**ZUM AUSPROBIEREN**
Nenne das Gehäuse, in das der neue HTPC laut dem Forenbeitrag über den passiven CPU-Kühler eingebaut werden soll.

# [HTPC] CPU-Kühler für i3-2100T passiv in Mini-ITX



## Morote (5. August 2011)

*[HTPC] CPU-Kühler für i3-2100T passiv in Mini-ITX*

Hallo Community,
ein neuer Stromspar-HTPC muss her. Und zwar soll er ins Lian Li PC-Q07 ( ITX Lian Li PC-Q07 Cube Gehäuse o.NT schwarz - Computer Shop - Hardware, Notebook ) einziehen. Also ITX und Netzteil über dem Mainboard angeordnet. Aus Stromspargründen soll es der i3-2100T werden (max 35 W, kein OC). Da Wohnzimmereignung angestrebt ist, soll das Ganze natürlich möglichst leise werden. Der aktuelle Plan ist es die CPU passiv zu kühlen. Die Luft würde dann vom NT abgesaugt werden und nach draußen befördert werden. So würde ich mit einem Lüfter insgesamt auskommen. Was haltet Ihr von der Idee, ist das umsetzbar? Ich selbst hatte das Gehäuse jetzt noch nicht in der Hand und kenne auch niemanden, der eines hat. Deshalb hab ich keine Erfahrungswerte, was an CPU-Kühlern so reinpassen könnte. Habt Ihr da vielleicht Erfahrungen/Ideen?

**EXTRAHIERTE DATEN**
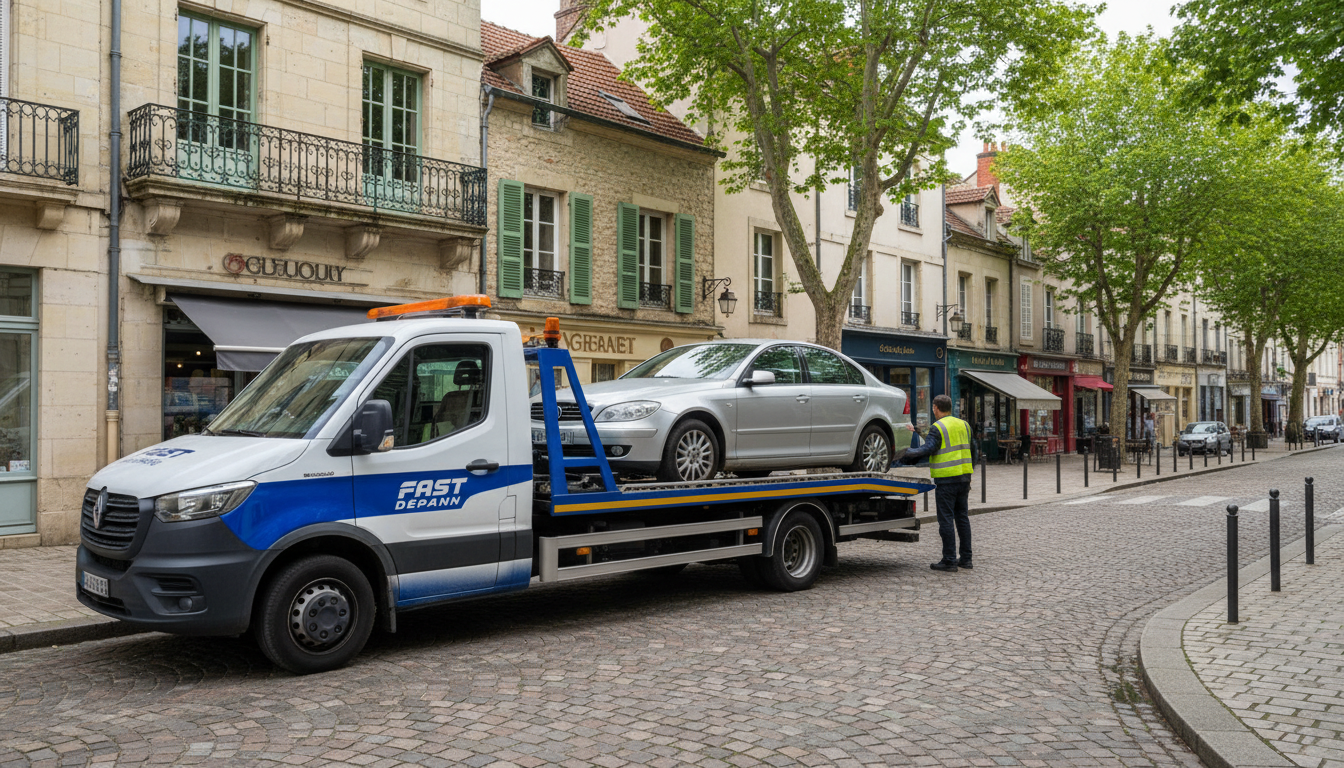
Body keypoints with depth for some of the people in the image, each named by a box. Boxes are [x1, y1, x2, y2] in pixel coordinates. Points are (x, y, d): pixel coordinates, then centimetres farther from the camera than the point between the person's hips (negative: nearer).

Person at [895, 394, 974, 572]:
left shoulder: (938, 427, -10)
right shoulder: (964, 425, 13)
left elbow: (928, 448, -21)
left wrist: (908, 453, -14)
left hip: (946, 479, -7)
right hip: (964, 477, 7)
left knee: (946, 519, -3)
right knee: (962, 517, 13)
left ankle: (949, 560, -2)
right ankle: (966, 558, 16)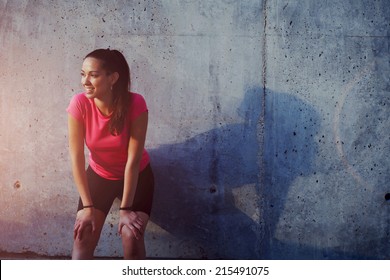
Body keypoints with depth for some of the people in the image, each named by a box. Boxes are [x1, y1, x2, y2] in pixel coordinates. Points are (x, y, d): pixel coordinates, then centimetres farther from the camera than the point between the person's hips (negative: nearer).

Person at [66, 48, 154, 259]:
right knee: (82, 238, -11)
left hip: (136, 176, -2)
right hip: (99, 176, 2)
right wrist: (87, 207, -20)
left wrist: (125, 208, -23)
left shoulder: (135, 104, -28)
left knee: (132, 237, -17)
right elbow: (76, 158, -20)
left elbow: (133, 160, -25)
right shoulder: (79, 104, -23)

**AUSGABE**
Der HTPC soll in das Lian Li PC-Q07 eingebaut werden.